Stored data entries
********************

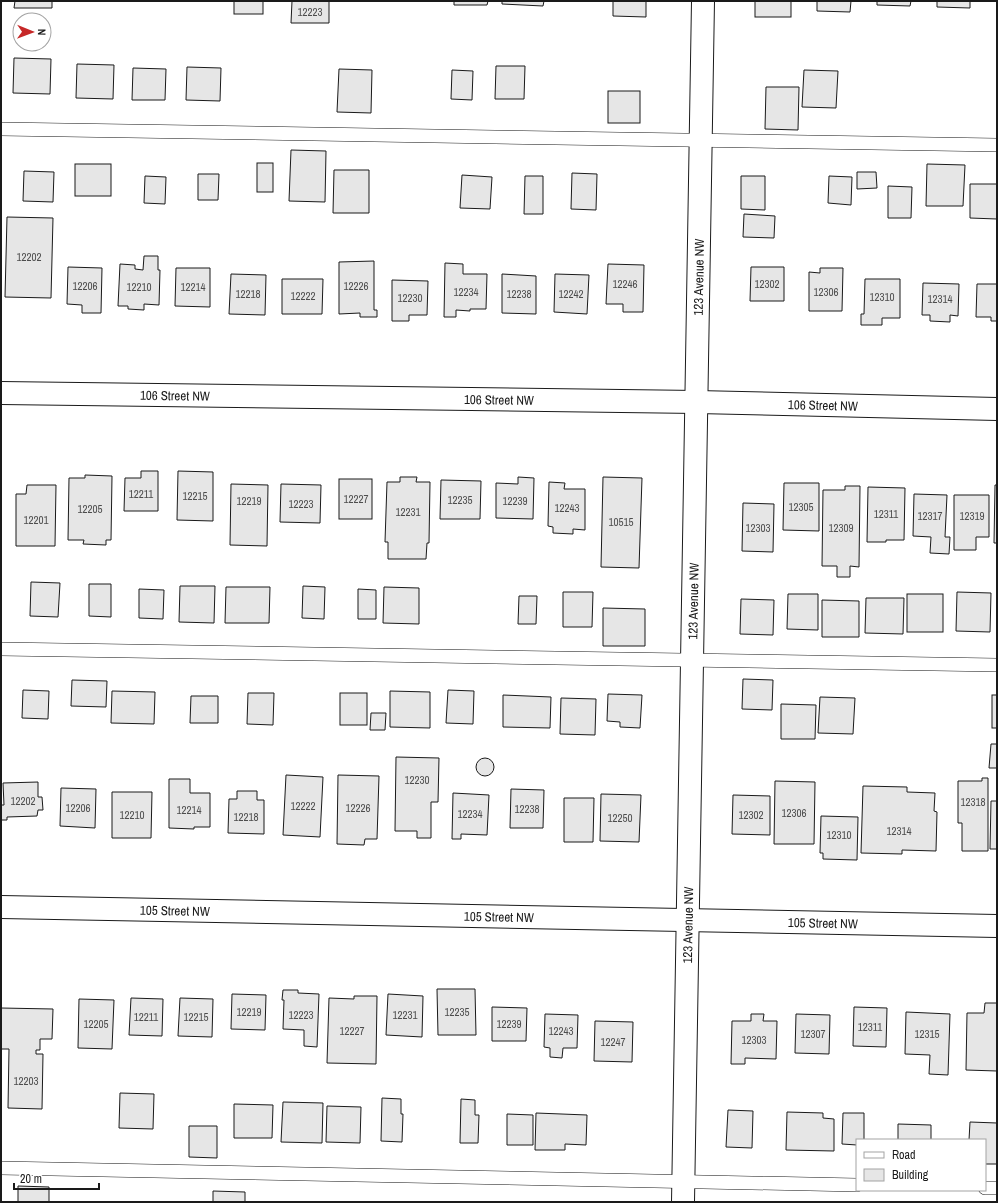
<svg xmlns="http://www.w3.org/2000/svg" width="998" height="1203" font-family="'Archivo Narrow',sans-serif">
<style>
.building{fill:#e6e6e6;stroke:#1a1a1a}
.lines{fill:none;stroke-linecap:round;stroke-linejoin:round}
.lane-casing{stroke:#1a1a1a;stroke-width:14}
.street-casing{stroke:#1a1a1a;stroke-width:24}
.lane{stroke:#fff;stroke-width:13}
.street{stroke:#fff;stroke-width:22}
.labels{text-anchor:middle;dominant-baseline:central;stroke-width:3;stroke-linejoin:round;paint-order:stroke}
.number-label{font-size:11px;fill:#4d4d4d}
.street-label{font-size:13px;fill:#1a1a1a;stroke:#fff}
</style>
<rect width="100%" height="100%" fill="#fff"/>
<g class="building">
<path d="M 15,1 L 52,1 L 52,8 L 14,8 Z"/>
<rect x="234" y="1" width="29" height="13"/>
<path d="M 292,1 L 329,1 L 329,23 L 291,23 Z"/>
<path d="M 454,1 L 488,1 L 487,5 L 454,5 Z"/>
<path d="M 502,1 L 544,1 L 543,6 L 502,4 Z"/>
<path d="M 613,1 L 646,1 L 646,17 L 613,16 Z"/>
<rect x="755" y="1" width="36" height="16"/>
<path d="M 817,1 L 851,1 L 850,12 L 817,11 Z"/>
<path d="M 877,1 L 911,1 L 910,6 L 877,5 Z"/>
<path d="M 937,1 L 970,1 L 970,8 L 937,7 Z"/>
<path d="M 14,58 L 51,59 L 50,94 L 13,93 Z"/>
<path d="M 77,64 L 114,65 L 113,99 L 76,98 Z"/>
<path d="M 496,66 L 525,66 L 524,99 L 495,99 Z"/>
<path d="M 187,67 L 221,68 L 220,101 L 186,100 Z"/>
<path d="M 133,68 L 166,69 L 165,100 L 132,100 Z"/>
<path d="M 339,69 L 372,70 L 371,113 L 337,112 Z"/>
<path d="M 452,70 L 473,71 L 472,100 L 451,99 Z"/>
<path d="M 804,70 L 838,71 L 836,108 L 802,107 Z"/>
<path d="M 766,87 L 799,87 L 798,130 L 765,129 Z"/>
<rect x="608" y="91" width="32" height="32"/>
<path d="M 291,150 L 326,151 L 325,202 L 289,201 Z"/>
<rect x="257" y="163" width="16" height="29"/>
<rect x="75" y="164" width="36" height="32"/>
<path d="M 927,164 L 965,165 L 963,206 L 926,206 Z"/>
<path d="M 334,170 L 369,170 L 369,213 L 333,213 Z"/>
<path d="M 24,171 L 54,172 L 53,202 L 23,201 Z"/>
<path d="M 857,172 L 876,172 L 877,188 L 857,189 Z"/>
<path d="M 572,173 L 597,174 L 596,210 L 571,209 Z"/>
<path d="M 198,174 L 219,174 L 218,200 L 198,200 Z"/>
<path d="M 462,175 L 492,177 L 490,209 L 460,208 Z"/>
<path d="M 145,176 L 166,177 L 165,204 L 144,203 Z"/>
<path d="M 525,176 L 543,176 L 543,214 L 524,214 Z"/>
<path d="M 741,176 L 765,176 L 765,210 L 741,209 Z"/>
<path d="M 829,176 L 852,177 L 851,205 L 828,203 Z"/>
<path d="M 970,184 L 997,184 L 997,219 L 970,218 Z"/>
<path d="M 888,186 L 912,187 L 911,218 L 888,218 Z"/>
<path d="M 744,214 L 775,216 L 774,238 L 743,237 Z"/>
<path d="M 7,217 L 53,218 L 51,298 L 5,297 Z"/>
<path d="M 144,256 L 158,256 L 158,270 L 160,270 L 159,305 L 144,304 L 144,310 L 128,309 L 128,306 L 118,306 L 120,264 L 135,265 L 135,269 L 143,270 Z"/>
<path d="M 374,261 L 374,310 L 377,310 L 377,317 L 360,317 L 360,313 L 339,314 L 339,262 Z"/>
<path d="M 445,263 L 463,264 L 463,274 L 487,274 L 486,309 L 470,309 L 470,311 L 456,310 L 456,317 L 444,317 Z"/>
<path d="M 608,264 L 644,265 L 643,312 L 623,312 L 623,304 L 606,304 Z"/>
<path d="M 68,267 L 102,268 L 101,313 L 82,313 L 82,305 L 67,304 Z"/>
<path d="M 751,267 L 784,267 L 784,301 L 750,301 Z"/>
<path d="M 176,268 L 210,268 L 210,307 L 175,306 Z"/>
<path d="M 820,268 L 843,268 L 842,311 L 809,311 L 809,272 L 820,273 Z"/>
<path d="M 231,274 L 266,275 L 265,315 L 229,314 Z"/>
<path d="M 502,274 L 536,276 L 536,314 L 502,313 Z"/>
<path d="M 555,274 L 589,275 L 587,314 L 554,312 Z"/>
<path d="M 282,279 L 323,279 L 322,314 L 282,314 Z"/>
<path d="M 865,279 L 900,279 L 900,318 L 882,318 L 882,325 L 861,325 L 861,314 L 864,314 Z"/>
<path d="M 392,280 L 428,281 L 427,315 L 409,315 L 409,321 L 392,321 Z"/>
<path d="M 923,283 L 959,284 L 958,316 L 950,315 L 950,322 L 930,321 L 930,315 L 922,315 Z"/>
<path d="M 977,284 L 997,284 L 997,321 L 991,321 L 991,317 L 976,317 Z"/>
<path d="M 141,471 L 158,471 L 158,511 L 124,511 L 125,478 L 141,478 Z"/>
<path d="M 178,471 L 213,472 L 213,521 L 177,520 Z"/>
<path d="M 85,475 L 112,476 L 111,540 L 106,540 L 106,545 L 83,544 L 84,540 L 68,540 L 69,478 L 85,478 Z"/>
<path d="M 400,477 L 417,477 L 416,482 L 430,482 L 429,543 L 427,543 L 426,559 L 388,559 L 388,542 L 385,542 L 387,482 L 400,482 Z"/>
<path d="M 518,477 L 534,478 L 533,519 L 496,518 L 496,483 L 518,484 Z"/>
<path d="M 603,477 L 642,478 L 639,568 L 601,567 Z"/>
<rect x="339" y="479" width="33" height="40"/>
<path d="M 441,480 L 481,481 L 480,519 L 440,519 Z"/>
<path d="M 549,482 L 565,483 L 564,489 L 585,489 L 585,530 L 573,529 L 573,534 L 553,533 L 553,527 L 548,526 Z"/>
<path d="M 784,483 L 819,483 L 819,531 L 783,530 Z"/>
<path d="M 231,484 L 268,485 L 267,546 L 230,545 Z"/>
<path d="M 281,484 L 321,485 L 320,523 L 280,522 Z"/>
<path d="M 27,485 L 56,485 L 55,546 L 16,546 L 16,494 L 26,494 Z"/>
<path d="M 995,485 L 997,485 L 997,543 L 994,543 Z"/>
<path d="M 845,486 L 860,486 L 859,567 L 850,566 L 850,577 L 837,577 L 837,566 L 822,566 L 823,490 L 845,490 Z"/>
<path d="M 868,487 L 905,488 L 904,540 L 886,540 L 886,542 L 867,542 Z"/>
<path d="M 914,494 L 947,495 L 945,537 L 950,537 L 949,554 L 930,553 L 931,537 L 913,536 Z"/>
<path d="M 954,495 L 989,495 L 989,537 L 976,537 L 976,550 L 954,550 Z"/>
<path d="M 743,503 L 774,504 L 773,552 L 742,551 Z"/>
<path d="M 31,582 L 60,583 L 58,617 L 30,616 Z"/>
<path d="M 89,584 L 111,584 L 111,617 L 89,616 Z"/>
<path d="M 180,586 L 215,586 L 214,623 L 179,622 Z"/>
<path d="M 303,586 L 325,587 L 324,619 L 302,618 Z"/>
<path d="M 226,587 L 270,587 L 269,623 L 225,623 Z"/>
<path d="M 384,587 L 419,588 L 419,624 L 383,623 Z"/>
<path d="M 139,589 L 164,590 L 163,619 L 139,618 Z"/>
<path d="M 358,589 L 376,590 L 376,619 L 358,619 Z"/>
<path d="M 563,592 L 593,592 L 592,627 L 563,627 Z"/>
<path d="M 957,592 L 991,593 L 990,632 L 956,631 Z"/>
<path d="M 788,594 L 818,594 L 818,630 L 787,629 Z"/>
<rect x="907" y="594" width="36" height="38"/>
<path d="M 519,596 L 537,596 L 536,624 L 518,624 Z"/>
<path d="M 866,598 L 904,598 L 903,634 L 865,633 Z"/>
<path d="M 741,599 L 774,600 L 773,635 L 740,634 Z"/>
<path d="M 822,600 L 859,601 L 859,637 L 822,637 Z"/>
<path d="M 603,608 L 645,609 L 645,646 L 603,646 Z"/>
<path d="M 743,679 L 773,680 L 772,710 L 742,709 Z"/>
<path d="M 72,680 L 107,681 L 106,707 L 71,706 Z"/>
<path d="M 23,690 L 49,691 L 48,719 L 22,718 Z"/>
<path d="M 448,690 L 474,691 L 473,724 L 446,723 Z"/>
<path d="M 112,691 L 155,692 L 154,724 L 111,723 Z"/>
<path d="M 390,691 L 430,692 L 430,728 L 390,727 Z"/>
<path d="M 248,693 L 274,693 L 273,725 L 247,724 Z"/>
<rect x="340" y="693" width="27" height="32"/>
<path d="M 608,694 L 642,695 L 640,728 L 620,727 L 620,722 L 607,721 Z"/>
<path d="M 503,695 L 551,697 L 550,728 L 503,727 Z"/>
<rect x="992" y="695" width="5" height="33"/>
<path d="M 191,696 L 218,696 L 218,723 L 190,723 Z"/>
<path d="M 820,697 L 855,698 L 853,734 L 818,733 Z"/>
<path d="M 561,698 L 596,699 L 595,735 L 560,734 Z"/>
<path d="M 781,704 L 816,705 L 815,739 L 781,739 Z"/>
<path d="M 371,713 L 386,713 L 385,730 L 370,730 Z"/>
<path d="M 991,744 L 997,744 L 997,768 L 989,768 Z"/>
<path d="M 396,757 L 439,758 L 438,802 L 431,802 L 431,838 L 417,838 L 417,831 L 395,831 Z"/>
<circle cx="485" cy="767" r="9"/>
<path d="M 286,775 L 323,777 L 320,837 L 283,835 Z"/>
<path d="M 338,775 L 379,776 L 377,839 L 365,839 L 364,845 L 337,844 Z"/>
<path d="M 982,778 L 988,778 L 988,851 L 962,851 L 962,823 L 958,823 L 958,781 L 982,781 Z"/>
<path d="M 169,779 L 190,779 L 190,793 L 210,793 L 210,827 L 194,827 L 194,829 L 169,828 Z"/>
<path d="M 775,781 L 815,782 L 814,844 L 774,844 Z"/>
<path d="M 38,782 L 38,797 L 42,797 L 43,810 L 38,810 L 37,816 L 7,817 L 7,820 L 1,820 L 1,805 L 4,805 L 3,783 Z"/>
<path d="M 863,786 L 907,787 L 907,792 L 935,793 L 934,811 L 937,812 L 936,851 L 902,850 L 902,854 L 861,853 Z"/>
<path d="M 61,788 L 96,789 L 95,828 L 60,826 Z"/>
<path d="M 511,789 L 544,790 L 543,828 L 510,828 Z"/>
<path d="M 237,791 L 257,791 L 257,800 L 264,800 L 264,834 L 228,833 L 229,799 L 237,799 Z"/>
<path d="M 112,792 L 152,792 L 151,838 L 112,838 Z"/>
<path d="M 453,793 L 489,795 L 487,835 L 461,834 L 461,839 L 452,839 Z"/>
<path d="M 601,794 L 641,795 L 639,842 L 600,841 Z"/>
<path d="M 733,795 L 770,796 L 770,835 L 732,834 Z"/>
<path d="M 564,798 L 594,798 L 593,842 L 564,842 Z"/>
<path d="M 991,801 L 997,801 L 997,849 L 990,849 Z"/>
<path d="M 821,816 L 858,817 L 857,860 L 823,859 L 823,853 L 820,853 Z"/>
<path d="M 437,989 L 475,989 L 476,1035 L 438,1035 Z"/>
<path d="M 283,990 L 298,990 L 298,993 L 319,994 L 317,1047 L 304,1046 L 304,1030 L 283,1029 L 284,1000 L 282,1000 Z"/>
<path d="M 232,994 L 266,995 L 265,1030 L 231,1029 Z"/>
<path d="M 388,994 L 423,996 L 422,1037 L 386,1035 Z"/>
<path d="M 354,996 L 377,996 L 376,1064 L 327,1063 L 329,998 L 354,999 Z"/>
<path d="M 131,998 L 163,999 L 162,1036 L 129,1035 Z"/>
<path d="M 180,998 L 213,999 L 212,1037 L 178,1036 Z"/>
<path d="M 79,999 L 114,1000 L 112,1049 L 78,1048 Z"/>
<path d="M 985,1003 L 997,1003 L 997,1071 L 966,1070 L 967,1013 L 984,1013 Z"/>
<path d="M 492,1007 L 527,1008 L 526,1041 L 492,1041 Z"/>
<path d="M 854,1007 L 887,1008 L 886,1047 L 853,1046 Z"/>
<path d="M 1,1008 L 53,1009 L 52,1039 L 40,1039 L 40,1050 L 36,1050 L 36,1054 L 43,1054 L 42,1109 L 8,1108 L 9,1049 L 1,1049 Z"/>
<path d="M 906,1012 L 950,1014 L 948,1075 L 929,1074 L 930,1055 L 905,1054 Z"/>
<path d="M 545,1014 L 578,1015 L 577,1048 L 563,1048 L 562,1058 L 550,1057 L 550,1048 L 544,1047 Z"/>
<path d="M 751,1014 L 764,1014 L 763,1021 L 777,1021 L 776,1059 L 745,1058 L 745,1064 L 731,1064 L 732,1021 L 751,1021 Z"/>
<path d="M 796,1014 L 830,1015 L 829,1054 L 795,1053 Z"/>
<path d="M 595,1021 L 633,1022 L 632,1062 L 594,1061 Z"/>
<path d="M 120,1093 L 154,1094 L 153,1129 L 119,1128 Z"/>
<path d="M 382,1098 L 401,1099 L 401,1114 L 403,1114 L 402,1142 L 381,1141 Z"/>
<path d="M 461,1099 L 475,1100 L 475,1115 L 479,1115 L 478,1143 L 460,1143 Z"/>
<path d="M 283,1102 L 323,1103 L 322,1143 L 281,1142 Z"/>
<path d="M 234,1104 L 273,1105 L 272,1138 L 234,1138 Z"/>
<path d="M 327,1106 L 361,1107 L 360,1143 L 326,1142 Z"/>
<path d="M 728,1110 L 753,1111 L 752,1148 L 726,1147 Z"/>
<path d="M 787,1112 L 823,1113 L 823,1118 L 834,1119 L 834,1151 L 786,1150 Z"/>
<path d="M 536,1113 L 587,1115 L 586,1145 L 565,1144 L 565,1150 L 535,1150 Z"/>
<path d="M 843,1113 L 864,1113 L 864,1140 L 857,1140 L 857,1145 L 842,1144 Z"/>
<path d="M 507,1114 L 533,1115 L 533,1145 L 507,1145 Z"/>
<path d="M 970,1122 L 997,1123 L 997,1164 L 985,1164 L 985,1140 L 969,1140 Z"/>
<path d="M 898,1124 L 931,1125 L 931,1140 L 898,1140 Z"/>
<path d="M 189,1126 L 217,1126 L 217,1158 L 189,1157 Z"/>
<path d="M 18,1186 L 49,1187 L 49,1202 L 18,1202 Z"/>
<path d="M 213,1191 L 245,1192 L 245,1202 L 213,1202 Z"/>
</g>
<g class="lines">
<defs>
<g id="lane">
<path d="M 1,129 L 997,145"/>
<path d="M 1,649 L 997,665"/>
<path d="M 1,1168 L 857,1185"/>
<path d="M 985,1188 L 997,1188"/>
</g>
<g id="street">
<path id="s1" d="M 1,393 L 697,402 L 997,409"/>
<path id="s2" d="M 1,907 L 997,926"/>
<path id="s3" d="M 683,1202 L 703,1"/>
</g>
</defs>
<use href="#lane" class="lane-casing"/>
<use href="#street" class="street-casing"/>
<use href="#lane" class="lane"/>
<use href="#street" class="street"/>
</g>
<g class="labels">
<g class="number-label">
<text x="310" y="12">12223</text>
<text x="29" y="257">12202</text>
<text x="625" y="284">12246</text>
<text x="767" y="284">12302</text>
<text x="85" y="286">12206</text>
<text x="356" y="286">12226</text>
<text x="139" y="287">12210</text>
<text x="193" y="287">12214</text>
<text x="466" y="292">12234</text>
<text x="826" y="292">12306</text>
<text x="248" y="294">12218</text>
<text x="519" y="294">12238</text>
<text x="571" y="294">12242</text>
<text x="303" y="296">12222</text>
<text x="882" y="297">12310</text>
<text x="410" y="298">12230</text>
<text x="940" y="299">12314</text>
<text x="141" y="494">12211</text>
<text x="195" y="496">12215</text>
<text x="356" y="499">12227</text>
<text x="460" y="500">12235</text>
<text x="249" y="501">12219</text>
<text x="515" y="501">12239</text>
<text x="301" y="504">12223</text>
<text x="801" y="507">12305</text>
<text x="567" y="508">12243</text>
<text x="90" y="509">12205</text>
<text x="408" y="512">12231</text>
<text x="886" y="514">12311</text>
<text x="930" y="516">12317</text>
<text x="972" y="516">12319</text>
<text x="36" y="520">12201</text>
<text x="621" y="522">10515</text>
<text x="758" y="528">12303</text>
<text x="841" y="528">12309</text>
<text x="417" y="780">12230</text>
<text x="23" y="801">12202</text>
<text x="973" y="802">12318</text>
<text x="303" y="806">12222</text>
<text x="78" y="808">12206</text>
<text x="358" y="808">12226</text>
<text x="527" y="809">12238</text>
<text x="189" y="810">12214</text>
<text x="794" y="813">12306</text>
<text x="470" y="814">12234</text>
<text x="132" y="815">12210</text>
<text x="751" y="815">12302</text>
<text x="246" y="817">12218</text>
<text x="620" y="818">12250</text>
<text x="899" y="831">12314</text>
<text x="839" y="835">12310</text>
<text x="249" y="1012">12219</text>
<text x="457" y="1012">12235</text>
<text x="301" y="1015">12223</text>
<text x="405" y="1015">12231</text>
<text x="146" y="1017">12211</text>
<text x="196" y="1017">12215</text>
<text x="96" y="1024">12205</text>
<text x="509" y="1024">12239</text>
<text x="870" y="1027">12311</text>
<text x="352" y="1031">12227</text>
<text x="561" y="1031">12243</text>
<text x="813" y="1034">12307</text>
<text x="927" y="1034">12315</text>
<text x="754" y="1040">12303</text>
<text x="613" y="1042">12247</text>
<text x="26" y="1081">12203</text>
</g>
<g class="street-label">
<text stroke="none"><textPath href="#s3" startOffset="925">123 Avenue NW</textPath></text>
<text stroke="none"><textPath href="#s1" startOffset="174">106 Street NW</textPath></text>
<text stroke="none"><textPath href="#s1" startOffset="498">106 Street NW</textPath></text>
<text stroke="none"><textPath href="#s1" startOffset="822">106 Street NW</textPath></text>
<text stroke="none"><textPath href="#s3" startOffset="601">123 Avenue NW</textPath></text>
<text stroke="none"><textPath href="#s2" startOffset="174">105 Street NW</textPath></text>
<text stroke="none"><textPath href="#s2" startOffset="498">105 Street NW</textPath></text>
<text stroke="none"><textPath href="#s2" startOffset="822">105 Street NW</textPath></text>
<text stroke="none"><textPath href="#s3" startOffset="277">123 Avenue NW</textPath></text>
</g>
</g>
<rect width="998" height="1203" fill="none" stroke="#1a1a1a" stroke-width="4"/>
<rect x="856" y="1139" width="130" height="52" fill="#ffffff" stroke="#a3a3a3"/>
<rect x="864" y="1152" width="20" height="6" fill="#ffffff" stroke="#a3a3a3"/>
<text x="892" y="1159" font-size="12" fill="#1a1a1a">Road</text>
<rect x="864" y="1169" width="20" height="12" fill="#e6e6e6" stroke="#a3a3a3"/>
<text x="892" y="1179" font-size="12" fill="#1a1a1a">Building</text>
<g transform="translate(32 32) rotate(91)"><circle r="19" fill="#ffffff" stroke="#a3a3a3"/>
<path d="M0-3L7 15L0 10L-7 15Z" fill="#c62828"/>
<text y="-6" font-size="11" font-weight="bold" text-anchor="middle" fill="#1a1a1a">N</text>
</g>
<path d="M14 1183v6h85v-6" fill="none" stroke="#1a1a1a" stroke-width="2"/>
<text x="20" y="1183" font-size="12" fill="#1a1a1a" stroke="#ffffff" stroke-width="3" paint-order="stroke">20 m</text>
</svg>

********************

Look through the data and show every line containing "lines".

.lines{fill:none;stroke-linecap:round;stroke-linejoin:round}
<g class="lines">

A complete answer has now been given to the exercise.